I won’t argue that $9 million itself isn’t a lot of money. Yes, $9 million is a LOT of money. I’ve never had that kind of money sitting in a bank account. I’m pretty sure I never will have that kind of money. And $145 million? $145,000,000. I’m not even sure I understand what kind of money that is.
But, I do believe in the jury system. The Utah jury heard the evidence and that’s what they said would deter State Farm. In lawyer terms, let’s not “invade the province of the jury.” In this — surprisingly — I find myself agreeing with Justices Scalia and Thomas who dissented. What business does the Federal government have with modifying a jury’s decision that a national company has implemented a hideous and insidious plan to victimize those people it holds itself out to protect — and should be punished greatly to the tune of $145 million to deter it from keeping on the same path?
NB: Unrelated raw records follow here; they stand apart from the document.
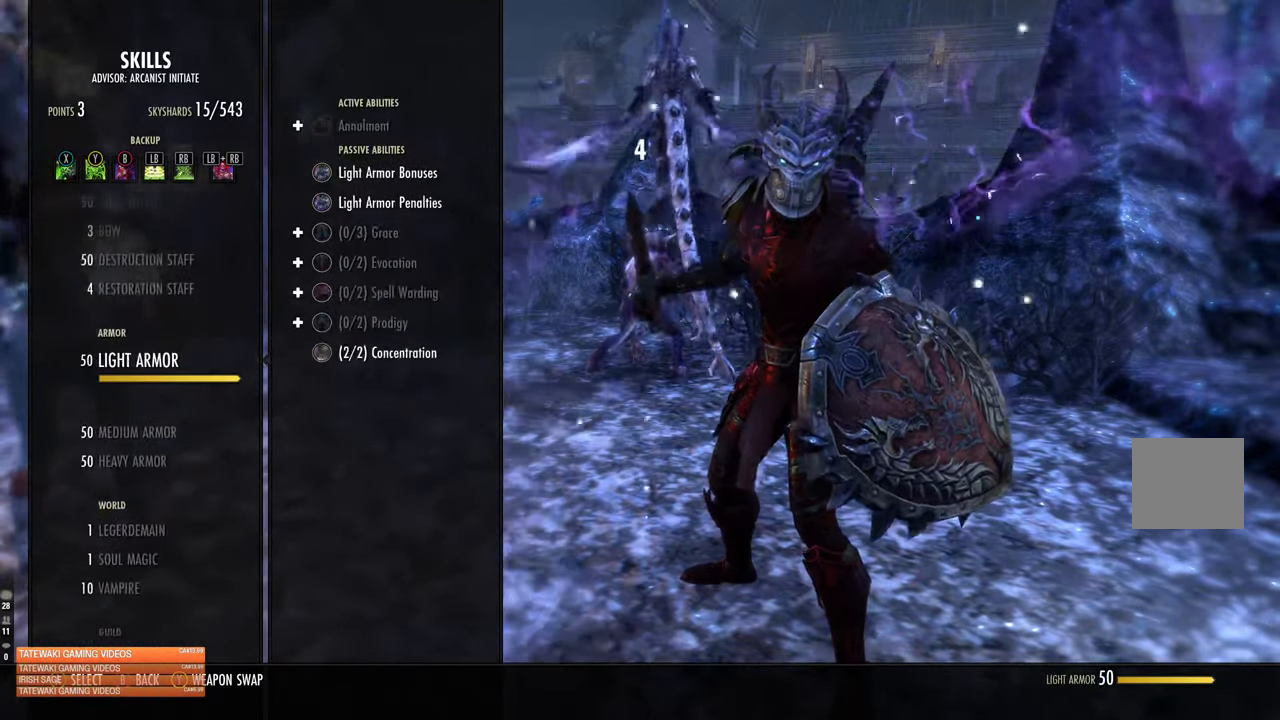
{"dt_ms": 500, "buttons": ["DPAD_UP"], "left_stick": "center", "right_stick": "center", "events": [[467, "DPAD_UP", "down"]]}
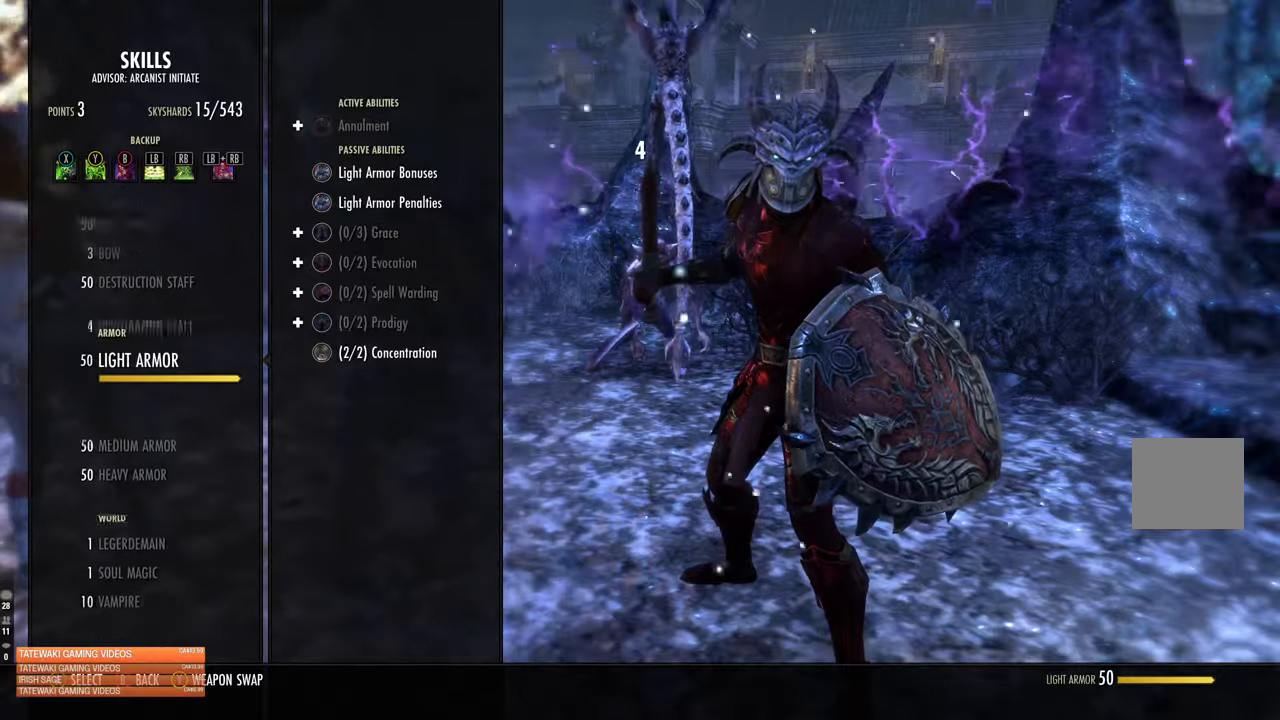
{"dt_ms": 500, "buttons": [], "left_stick": "center", "right_stick": "center", "events": [[83, "DPAD_UP", "up"], [250, "DPAD_UP", "down"], [367, "DPAD_UP", "up"]]}
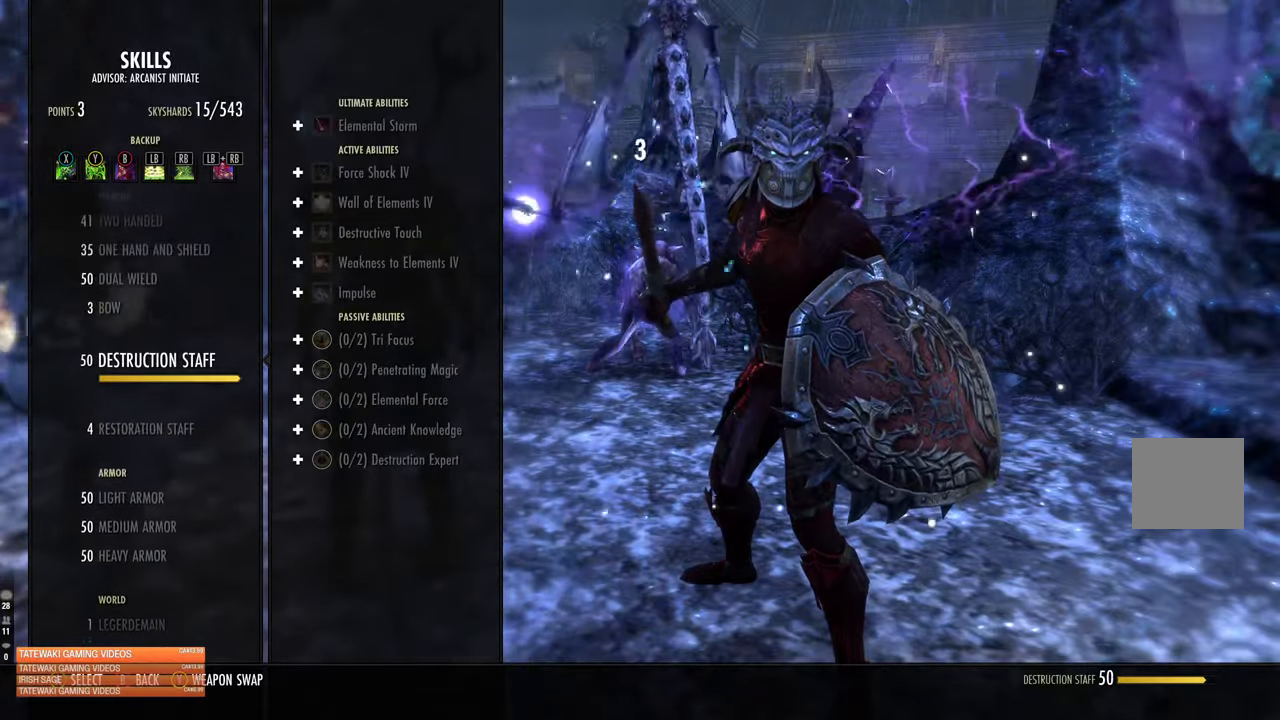
{"dt_ms": 500, "buttons": ["DPAD_UP"], "left_stick": "center", "right_stick": "center", "events": [[200, "DPAD_UP", "down"], [317, "DPAD_UP", "up"], [417, "DPAD_UP", "down"]]}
Secondly, and more importantly, Campbell hamstrings everyday consumers who are being taken advantage of by big businesses. Where people are reduced to numbers, not faces with families and stories. In this, I heartily agree with Justice Ginsberg. Campbell essentially said that, even where a huge national company implements nationwide practices that screw people nationwide, evidence from across the nation is not admissible. In Court, only evidence from the state in which the consumers actions arose is admissible.
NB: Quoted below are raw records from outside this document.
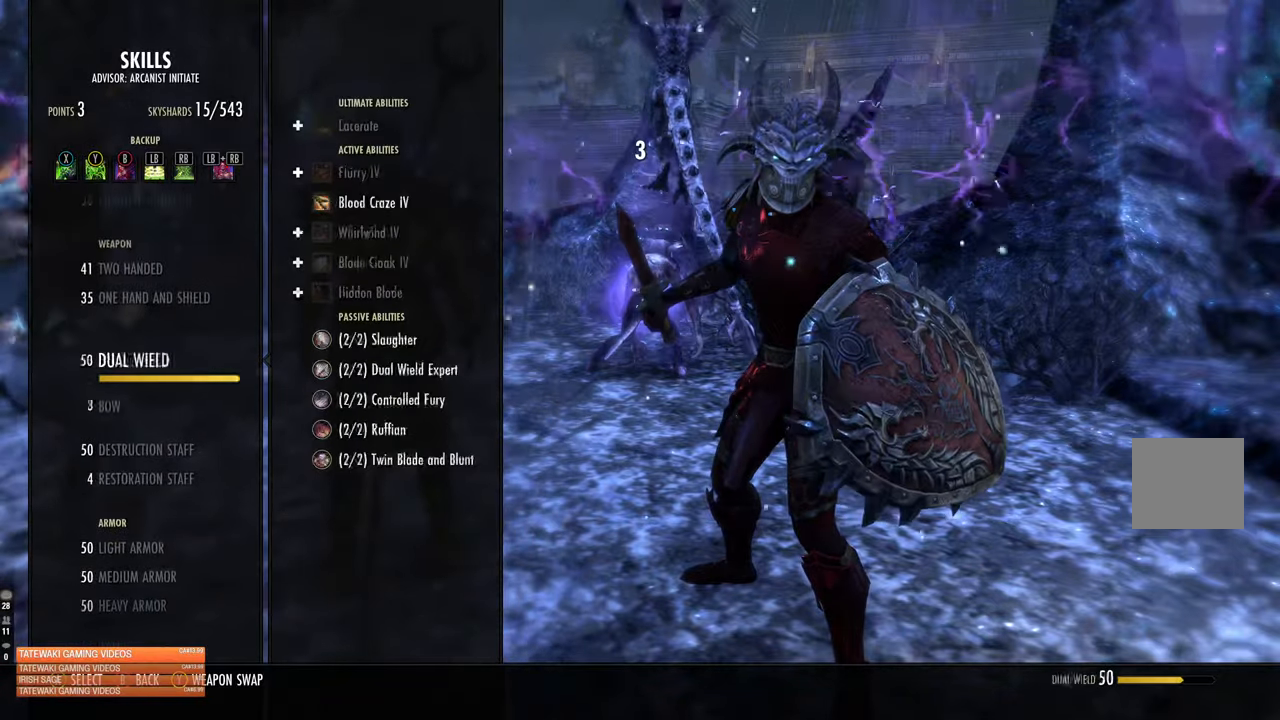
{"dt_ms": 500, "buttons": [], "left_stick": "center", "right_stick": "center", "events": [[33, "DPAD_UP", "up"], [200, "DPAD_UP", "down"], [300, "DPAD_UP", "up"]]}
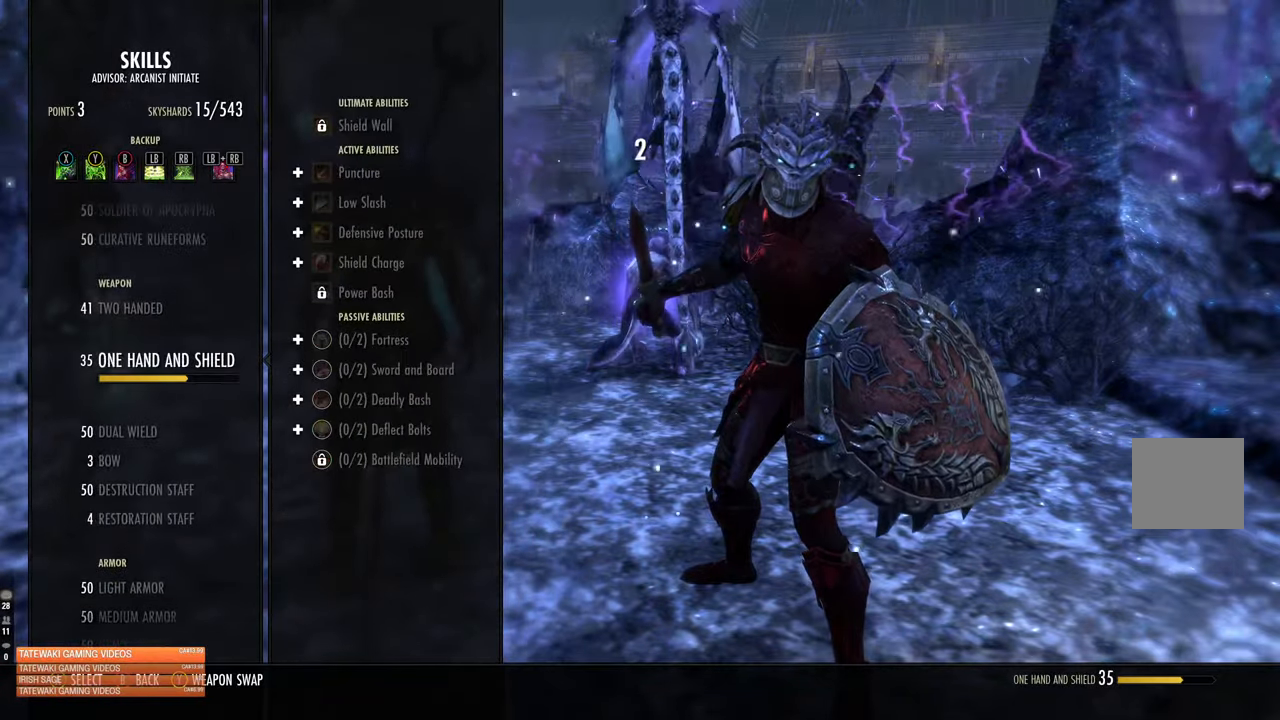
{"dt_ms": 500, "buttons": [], "left_stick": "center", "right_stick": "center", "events": [[317, "DPAD_UP", "down"], [417, "DPAD_UP", "up"]]}
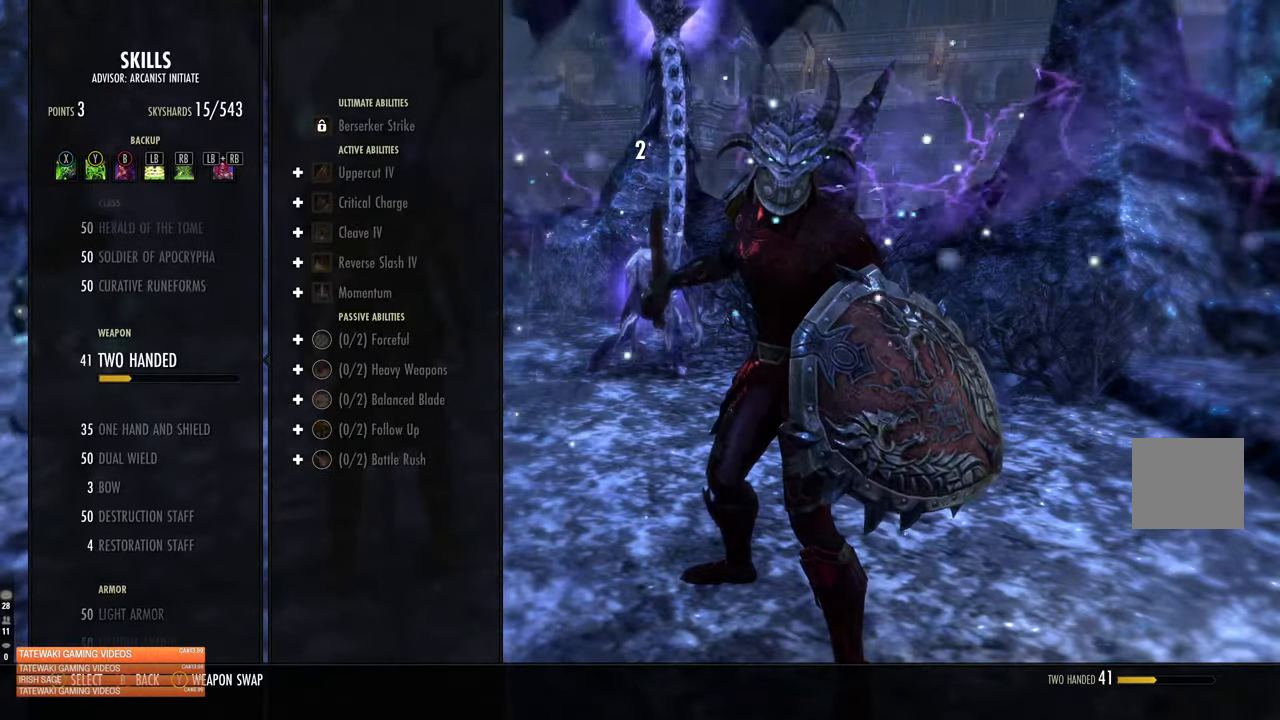
{"dt_ms": 500, "buttons": [], "left_stick": "left", "right_stick": "center", "events": [[117, "SELECT", "down"], [250, "SELECT", "up"], [467, "left_stick", "left"]]}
Ginsberg didn’t understand how the majority could reject the practical implications of this: “The Court dismisses the evidence describing and documenting State Farm’s PP&R policy and practices as essentially irrelevant, bearing, ‘no relation to the Campbell’s harm. It is hardly apparent why that should be so. What is infirm about the Campbells’ theory that their experience with State Farm exemplifies and reflects an overarching, underpayment scheme, one that caused ‘repeated misconduct of the sort that injured them? The Court’s silence on that score is revealing: Once one recognizes that the Campbells did show ‘conduct by State Farm similar to that which harmed them,’ it becomes impossible to shrink the reprehensibility analysis to this sole case, or to maintain, at odds with the determination of the trial court, that ‘the adverse effect on the State’s general population was in fact minor.”
In Montana, there are even more implications. Utah’s population is 2.9 million. Montana’s population is quite a bit less than that, at a little over one million. It’s just plain harder to find people to testify about a nation-wide scheme in Montana than it is in more populated states. Not to mention that Montana’s just one big small-town. It seems everyone knows someone in common here. Our ability to actually afford justice to those being preyed on by national companies got a lot harder with Campbell.
So. No, I don’t like Campbell. Maybe, someday, someone somewhere will ask the United States Supreme Court to address it again.